Design of a Supplementary Controller for STATCOM and Real-Time Parameter Estimation Using Neural Networks in a Hybrid Wind Farm Connected to the Grid

In recent years, power systems have encountered numerous challenges, particularly with the growing integration of renewable energy sources. Among these, wind energy has emerged as a clean and cost-effective option, but its impact on power system stability has become a critical concern. This impact largely depends on the type of induction generators used in wind turbines, which are primarily categorized into two types: fixed-speed wind turbines, which typically use squirrel cage induction generators (SCIG), and variable-speed wind turbines, which rely on doubly-fed induction generators (DFIG). A combined wind farm (CWF) leverages the advantages of both generator types. To enhance the dynamic performance of such a wind farm, the integration of compensators is essential. Among these, the Static Synchronous Compensator (STATCOM), a third-generation FACTS (Flexible AC Transmission Systems) device, has gained considerable attention for its effectiveness. In this study, a power system connected to a combined wind farm is designed, with a STATCOM installed at one of its buses. To further improve the damping of system oscillations during faults, a supplementary PID controller is incorporated into the STATCOM structure.
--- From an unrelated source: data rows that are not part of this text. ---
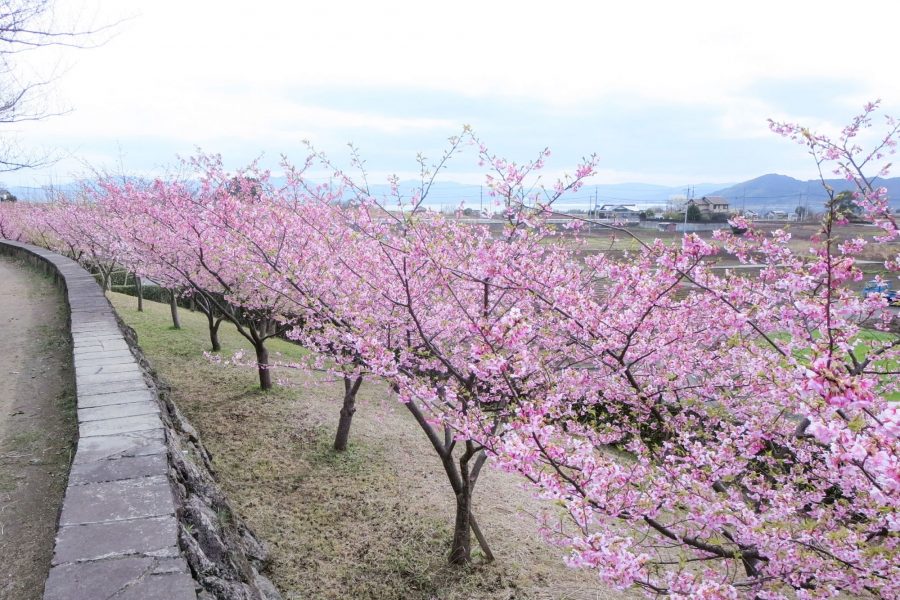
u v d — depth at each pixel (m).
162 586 2.17
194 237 9.81
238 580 3.56
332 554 6.23
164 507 2.70
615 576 3.09
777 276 4.16
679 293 4.71
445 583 5.81
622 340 4.66
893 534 3.20
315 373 12.57
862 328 4.37
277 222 7.94
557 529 6.04
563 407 5.37
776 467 4.52
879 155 4.50
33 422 4.67
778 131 4.70
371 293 6.47
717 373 5.35
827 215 3.21
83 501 2.73
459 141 5.71
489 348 3.78
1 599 2.59
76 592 2.11
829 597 3.27
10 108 6.87
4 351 7.04
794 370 3.45
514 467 3.50
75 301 8.04
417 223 5.26
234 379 11.48
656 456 4.47
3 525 3.19
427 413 6.07
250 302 10.22
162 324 15.38
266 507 7.01
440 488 7.88
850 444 2.53
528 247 5.25
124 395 4.16
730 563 4.18
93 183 16.66
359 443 9.09
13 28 5.88
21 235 28.47
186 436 5.81
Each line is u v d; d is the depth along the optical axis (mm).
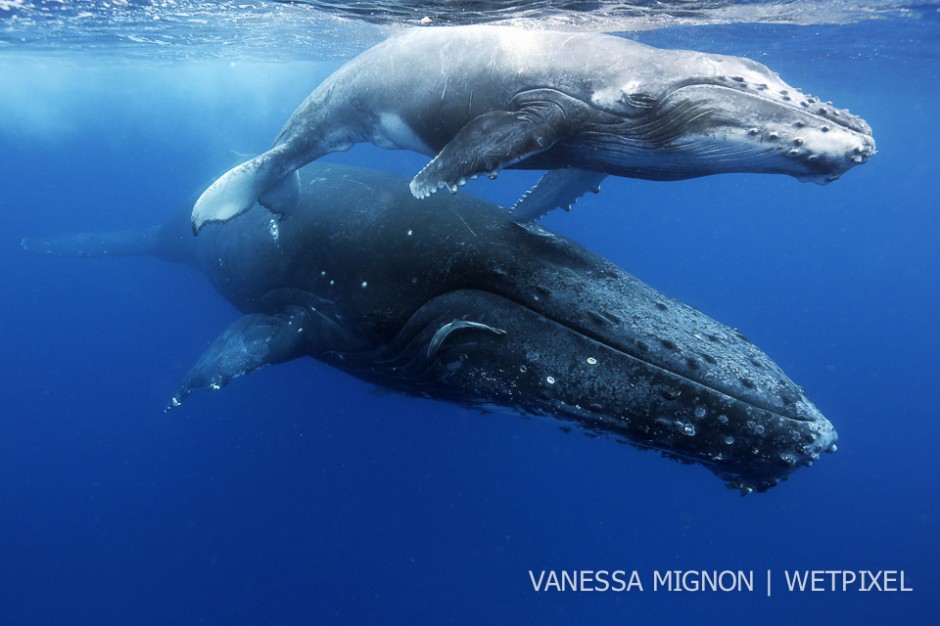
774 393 6188
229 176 8141
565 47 6332
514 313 7199
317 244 9117
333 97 8141
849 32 19266
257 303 10742
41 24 18703
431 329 7801
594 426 6789
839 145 5113
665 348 6461
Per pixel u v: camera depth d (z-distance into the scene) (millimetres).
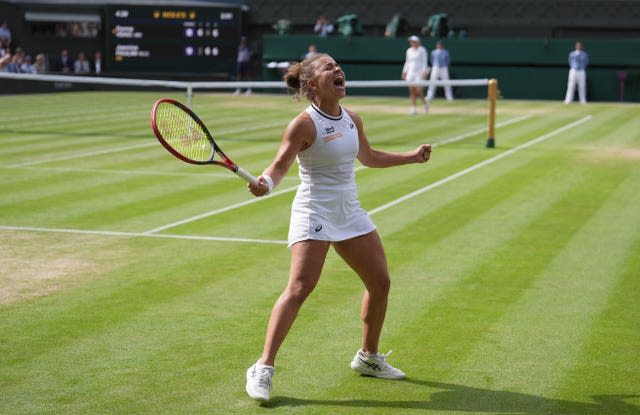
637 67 45688
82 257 12617
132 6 49781
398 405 7520
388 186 18562
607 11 48812
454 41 47656
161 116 7613
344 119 7762
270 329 7598
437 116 36594
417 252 12945
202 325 9602
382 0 52188
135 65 50219
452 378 8133
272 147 25453
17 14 49844
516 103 44344
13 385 7871
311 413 7336
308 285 7668
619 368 8367
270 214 15695
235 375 8148
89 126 31703
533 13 49906
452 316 9961
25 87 47312
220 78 50531
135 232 14234
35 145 25781
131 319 9789
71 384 7906
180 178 19719
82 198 17234
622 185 18719
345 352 8797
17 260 12430
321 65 7562
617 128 31328
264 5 53781
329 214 7695
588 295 10789
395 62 48438
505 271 11906
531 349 8891
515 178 19594
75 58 50969
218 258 12562
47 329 9445
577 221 15102
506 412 7375
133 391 7754
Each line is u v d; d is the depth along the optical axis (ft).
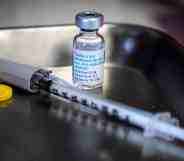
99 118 0.62
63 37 0.85
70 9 0.98
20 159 0.52
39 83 0.69
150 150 0.54
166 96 0.73
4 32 0.82
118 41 0.86
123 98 0.71
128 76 0.80
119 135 0.58
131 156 0.53
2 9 0.95
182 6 1.05
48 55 0.84
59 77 0.75
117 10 1.00
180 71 0.77
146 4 1.05
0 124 0.60
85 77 0.72
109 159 0.53
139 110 0.62
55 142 0.56
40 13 0.95
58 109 0.65
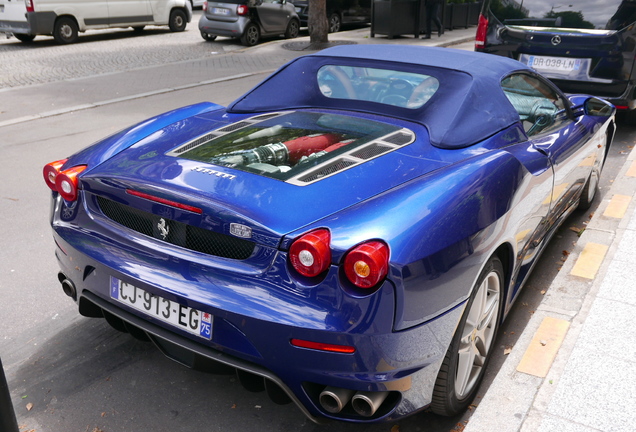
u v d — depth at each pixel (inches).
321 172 98.3
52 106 347.9
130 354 123.1
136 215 99.8
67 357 121.9
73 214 108.7
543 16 265.4
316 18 582.6
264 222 85.9
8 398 76.8
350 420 89.1
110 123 312.0
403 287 81.9
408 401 89.4
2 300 143.4
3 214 195.3
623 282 139.7
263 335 84.7
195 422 104.3
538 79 145.9
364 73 131.6
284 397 94.1
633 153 239.5
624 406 100.4
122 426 103.0
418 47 145.1
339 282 82.0
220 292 87.8
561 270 147.9
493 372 119.3
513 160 108.1
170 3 691.4
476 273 94.2
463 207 92.6
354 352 82.5
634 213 179.2
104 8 622.8
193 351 91.2
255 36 614.2
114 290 100.0
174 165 103.1
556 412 99.2
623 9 248.1
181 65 485.7
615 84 254.7
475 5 781.3
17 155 259.3
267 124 121.2
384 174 99.0
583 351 114.7
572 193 157.2
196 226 91.5
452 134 111.6
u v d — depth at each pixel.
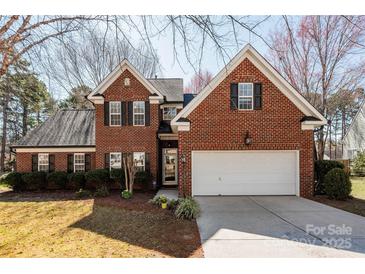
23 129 29.14
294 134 12.20
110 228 7.59
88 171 15.34
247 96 12.24
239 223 7.72
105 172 14.79
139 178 14.58
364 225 7.45
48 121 17.66
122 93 15.58
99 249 5.95
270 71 12.22
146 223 7.96
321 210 9.30
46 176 15.22
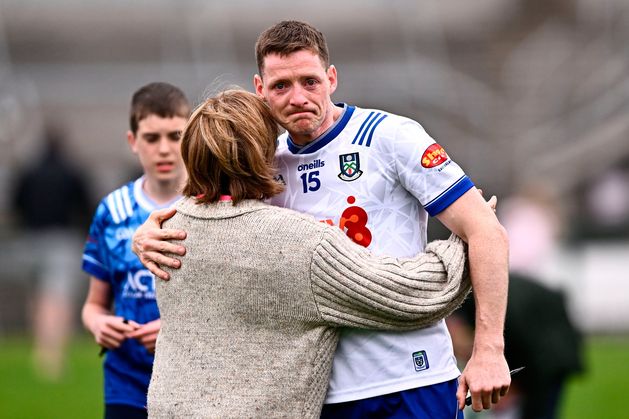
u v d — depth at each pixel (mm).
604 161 46156
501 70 51219
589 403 22969
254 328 9773
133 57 53156
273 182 9977
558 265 35469
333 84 10336
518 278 15750
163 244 10078
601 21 52656
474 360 9648
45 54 53375
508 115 48750
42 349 28891
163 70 51219
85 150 49031
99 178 48219
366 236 10070
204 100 10469
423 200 9969
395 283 9602
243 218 9828
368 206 10070
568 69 50594
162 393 9828
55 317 29672
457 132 47500
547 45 51938
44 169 32812
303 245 9594
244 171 9867
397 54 52656
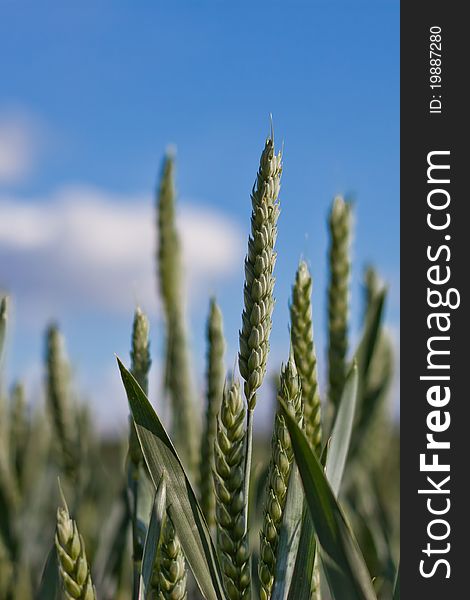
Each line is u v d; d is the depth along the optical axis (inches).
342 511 20.3
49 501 48.7
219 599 21.9
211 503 28.3
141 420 22.5
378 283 44.8
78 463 38.4
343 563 20.3
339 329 31.4
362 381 32.0
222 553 21.7
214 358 29.0
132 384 22.5
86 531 38.5
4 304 26.7
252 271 21.6
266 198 21.6
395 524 43.1
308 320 25.1
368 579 20.3
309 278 25.1
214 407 28.8
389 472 51.2
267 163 21.7
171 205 42.3
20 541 34.3
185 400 35.5
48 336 38.5
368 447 45.5
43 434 44.4
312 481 20.4
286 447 21.9
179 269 41.5
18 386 42.0
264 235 21.6
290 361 21.9
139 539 25.2
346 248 31.9
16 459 40.9
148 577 21.7
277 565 21.8
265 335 21.7
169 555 21.8
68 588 20.4
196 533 22.2
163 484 21.9
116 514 37.8
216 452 21.8
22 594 33.0
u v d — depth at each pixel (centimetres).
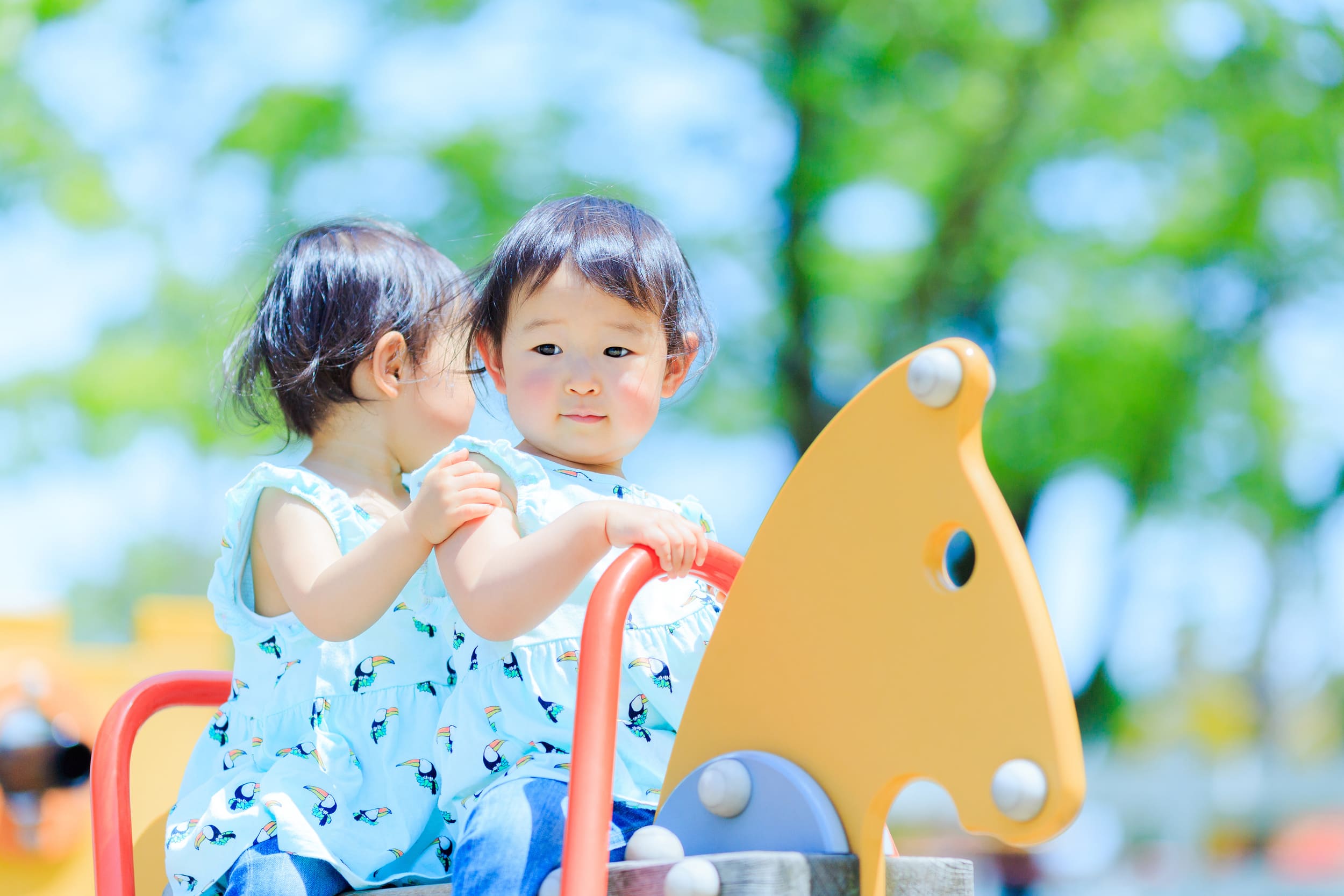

The Particle Swarm Optimization (PSO) algorithm is employed to determine the optimal PID controller coefficients. However, as the PSO process can be computationally intensive, an Artificial Neural Network (ANN) is introduced to estimate the PID parameters in real time when system operating conditions change. Simulation results, conducted using MATLAB/Simulink software, demonstrate the effectiveness of the proposed approach, validating its potential to enhance power system stability in the presence of combined wind farms.